Levinson's case certainly seems different from recent incidents involving other Americans and citizens of other states at odds with Iran. Joshua Fattal, Shane Bauer, and Sarah Shourd, the three young American hikers who were arrested by Iran after they strayed over the Iran-Iraq border in 2009, were acknowledged by Tehran to be in government custody early on, were the subject of direct diplomatic visits and negotiations, and were eventually released. In 2007, when Iran seized 15 members of the Royal Navy it accused of straying into its waters, it held the British sailors for just 13 days.

To be sure, some American captives have had a much rougher time of it in Iran, particularly ones with dual nationality. Kian Tajbakhsh, an Iranian-American scholar, was arrested in Tehran in 2007 and sentenced to 12 years in prison on allegations of espionage. But even in his case, his whereabouts and the fact he was being targeted by the state were rarely in doubt.
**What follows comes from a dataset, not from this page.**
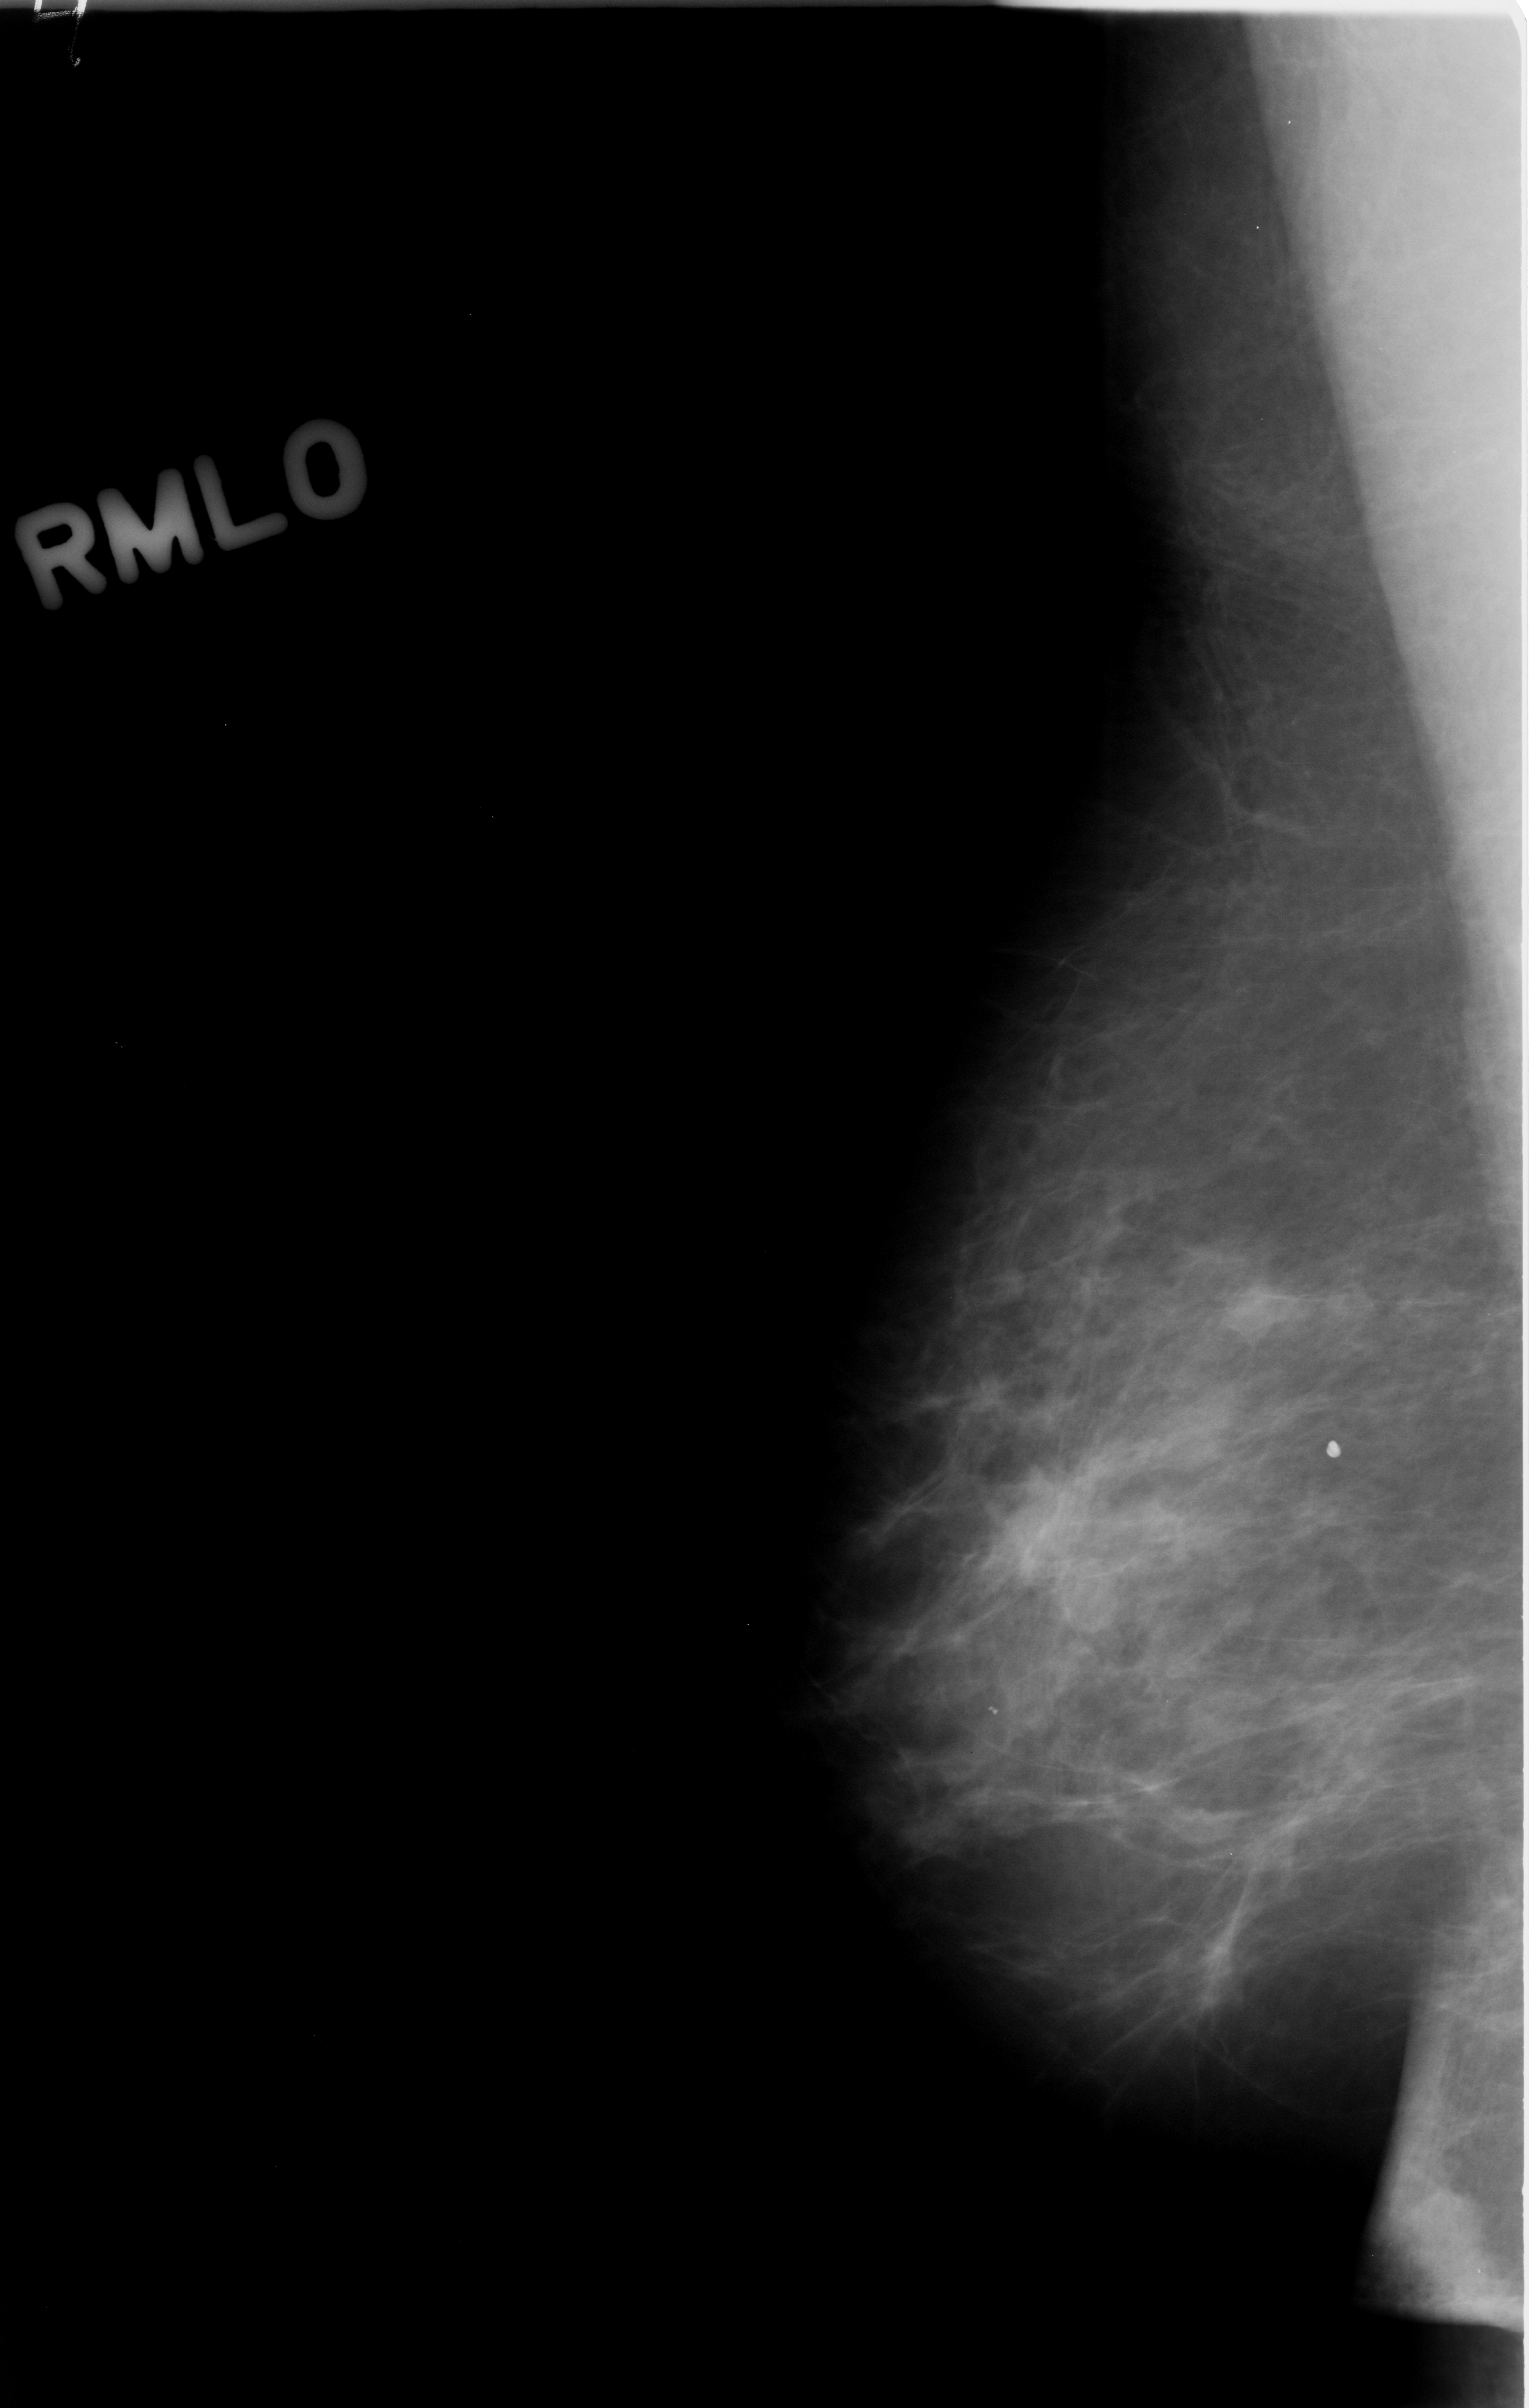
Digitized screen-film mammogram; right breast; MLO view; BI-RADS breast density category 2 (scale 1–4).
- Abnormality record for this image: mass, shape oval, margins circumscribed; BI-RADS assessment category 3; subtlety rating 4 on a 1 (subtle) to 5 (obvious) scale; benign without callback (not worked up further).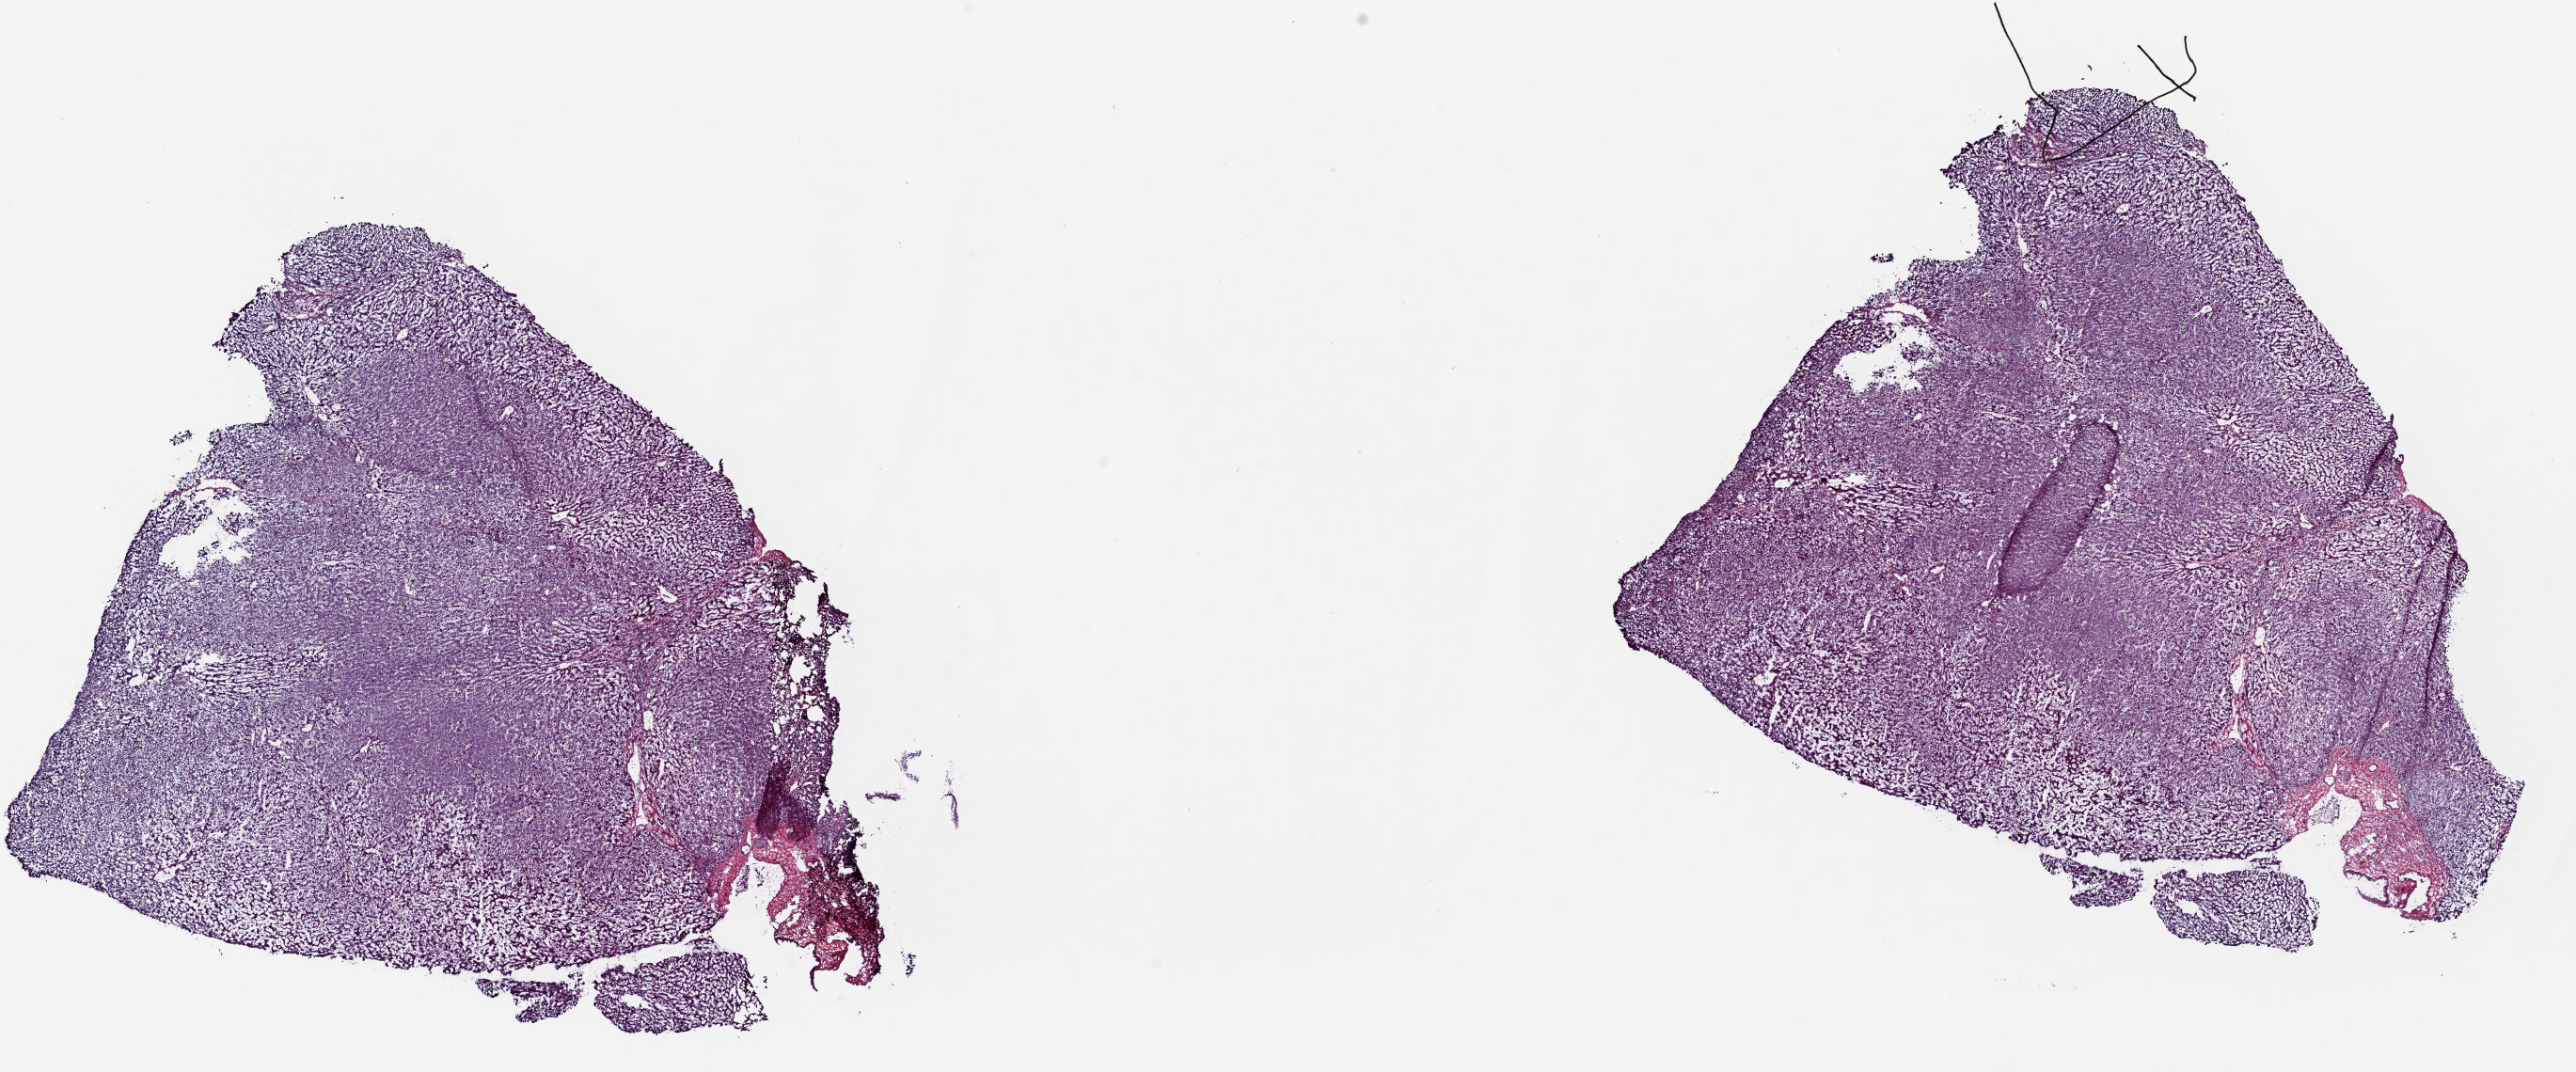
H&E whole-slide image, low-resolution overview of the scanned area, about 21.8 x 9.1 mm; frozen section from the top of the tissue portion; sample: solid tissue normal (non-tumour tissue), liver. Male patient; age at initial diagnosis 50 years. Composition of this section per pathologist review: tumour cells 0%, tumour nuclei 0%, normal cells 80%, stromal cells 20%, necrosis 0%. Inflammatory infiltration, as recorded: lymphocyte infiltration 5%, monocyte infiltration 0%, neutrophil infiltration 0%.
This section: solid tissue normal sample (biorepository sample class). Patient diagnosis: Hepatocellular carcinoma, NOS.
Levinson's case has been different, and more mysterious, from the moment news of his disappearance broke. Dawud Salahuddin, an American wanted for the 1980 murder of an Iranian diplomat on behalf of the Islamic Revolution near Washington, D.C., says he shared a room with Levinson the night before he disappeared and strongly implied in interviews since that some faction of the government might be holding Levinson.

In 2007, the Financial Times quoted Mr. Salahuddin – a man wanted by the FBI and connected to Press TV – as saying he'd shared a hotel room with Levinson on March 8. Salahuddin said he was detained by Iranian authorities himself that day and upon his release the next day, Levinson was gone. "I don't think he is missing, but don't want to point my finger at anyone," he said. "Some people know exactly where he is ... he came only to see me."

Salahuddin, born David Belfield who later converted to Islam while studying at Howard University, is a murky character in Iran. He has worked with Press TV and also has extensive, seemingly candid, contacts with Western journalists. But he also has links to parts of the security apparatus, not least because of the status and respect he gained for the murder of Ali Tabatabai, the press attaché at the Iranian Embassy in Washington under the Shah and assassinated as an enemy of the Islamic Revolution.